While the two deaths could be written off as unfortunate accidents, the park has been the scene of much paranormal activity; in short it is haunted.

Of the paranormal activity that has been observed at Lake Shawnee, most individuals have experienced orbs in photographs, disembodied voices, Native American chanting, unexplained sounds, and the long forgotten carnival rides moving on their own.

Others who have visited the location say that the Ferris wheel is the home of a full apparition of a male subject in the car in the nine o'clock position. The swings still on the property feature cold spots just above the deteriorated wooden seats. The seats are also said to move on their own, which has been observed from across the park by visitors.

Gaylord White, who worked at the park during his younger days, said he always had a feeling of someone behind him touching his shoulder or his arm. He also had unexplained feelings of a presence during his tenure there as well.His main experience occurred while he was on his tractor clearing the brush from the field after he had purchased the property. He saw the full apparition of a young girl in a pink dress with ruffled sleeves. He believes that this girl is the spirit of a girl who was killed on the rotating swing ride in the early 1950s. Gaylord parked the tractor and left it there for the young girl since she seemed to like watching the tractor so much. He has also reported hearing what he explains as sounding like chanting on the property as well.

In October 2005, the park gained national attention due to the filming of ABC network's Scariest Places on Earth.  During their time there, a psychic that was under contract by the network, refused to stay on the property due to the "spiritual energy being too strong." Also, film crew workers would not enter the filming location alone at night due to eerie feelings.

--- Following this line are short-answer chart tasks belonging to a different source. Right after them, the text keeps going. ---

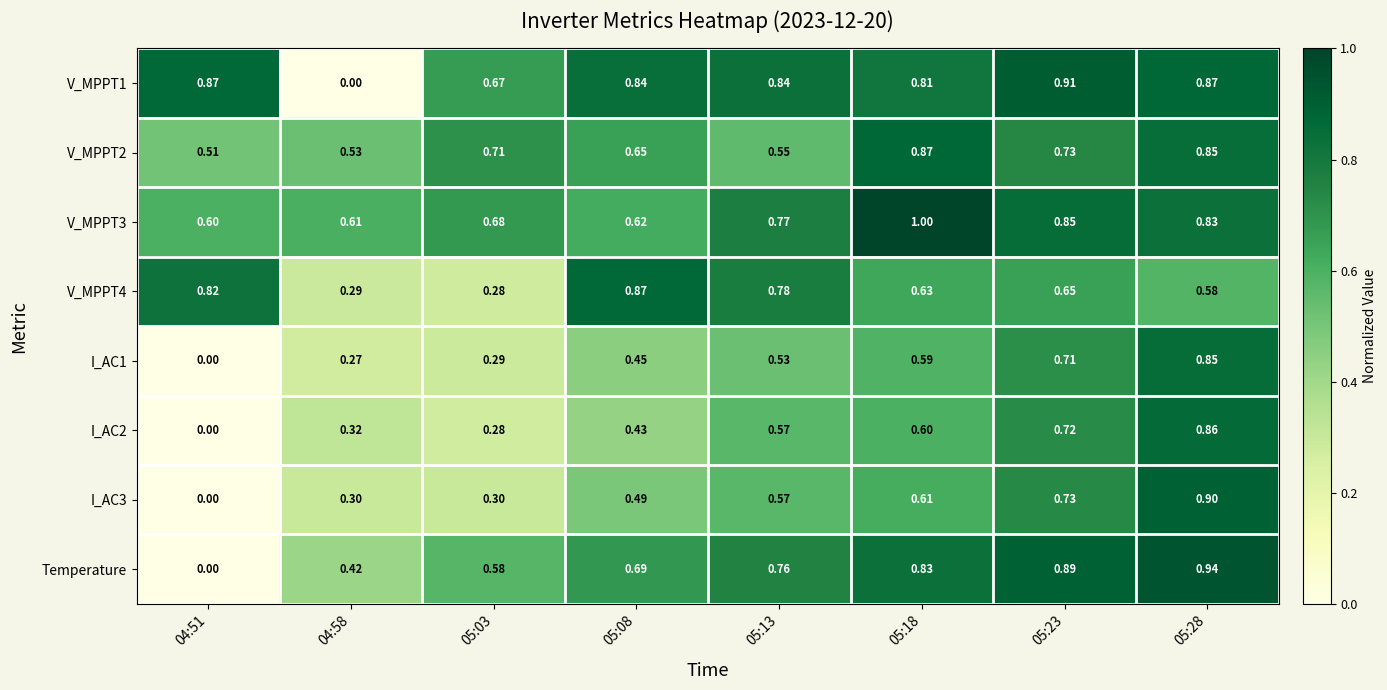

Which series changed the most between 04:51 and 05:28?

Temperature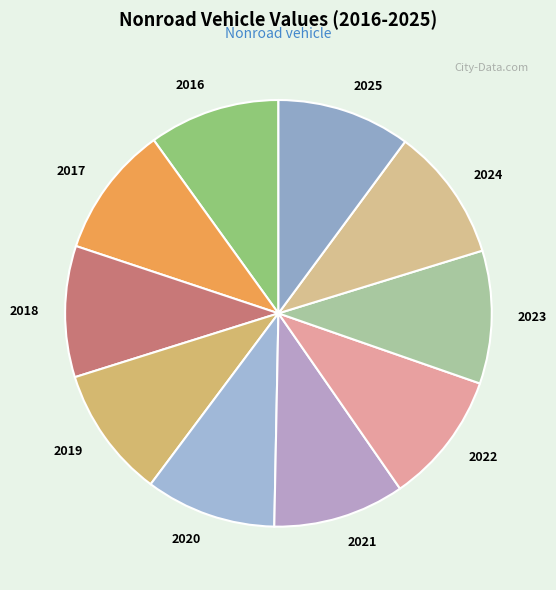

The 2024 slice represents 21% of the pie. True or false?

False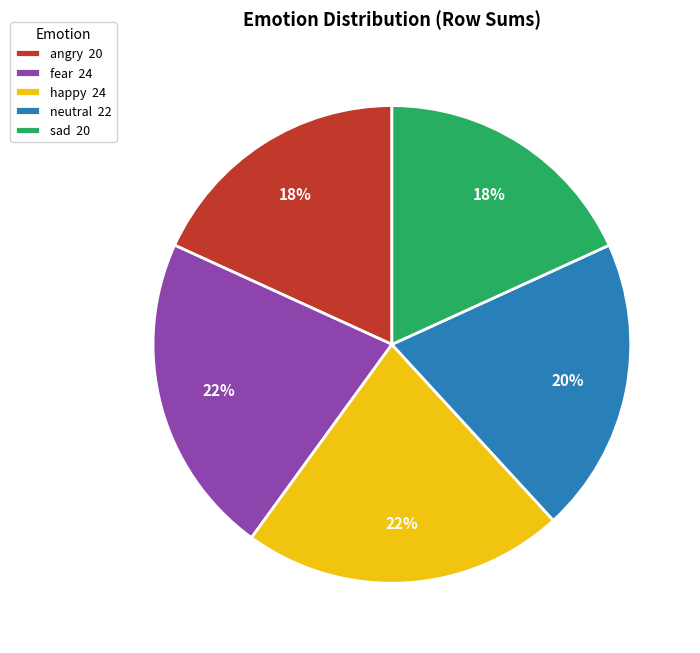

Do sad and fear together represent more than half of the pie?

No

According to archaeologists, the area around Lake Shawnee was home to at least two separate Native American settlements before European settlers arrived.  The Marshall and Concord Colleges joint dig in 1988 found that the Indian settlements were circular in arrangement and the Indians lived there for long periods of time. They think the settlement was abandoned several hundred years before the first white settlers arrived. They found 13 skeletons, mostly of young children. There may be as many as 3000 bodies of Native Americans buried on the property. The first European settler to arrive was Mitchell Clay in 1775. He and his family lived and farmed on the property that now holds the abandoned amusement park. Most sources say that in 1783 two of the Clay children, Bartley and Tabitha, were killed by the Native Americans in the area while the men were away hunting.  Bartley Clay was killed and scalped by the Native Americans, who killed Tabitha Clay as well when she tried to fight them to save her brother. Ezekiel Clay, their little brother, was then kidnapped by the Indians. When the men returned from hunting to find two children dead and one missing, they took off after the Native Americans to attempt and reclaim their son before anything happened to him. Ezekiel was taken to Ohio by the tribesmen and burned at the stake shortly before his father and the rest of the search party caught up to the Indians. When their search party defeated the Native Americans in Ohio, they took strips of skin from the decedents backs to use as razor straps. These morbid trophies stayed in the family for years afterward. The chief of the tribe in Ohio allowed Clay to claim his son's body and return him home to be buried.  The first two children that were killed were exhumed and moved to the hill behind where the farmhouse stood to be buried in shallow graves with their brother.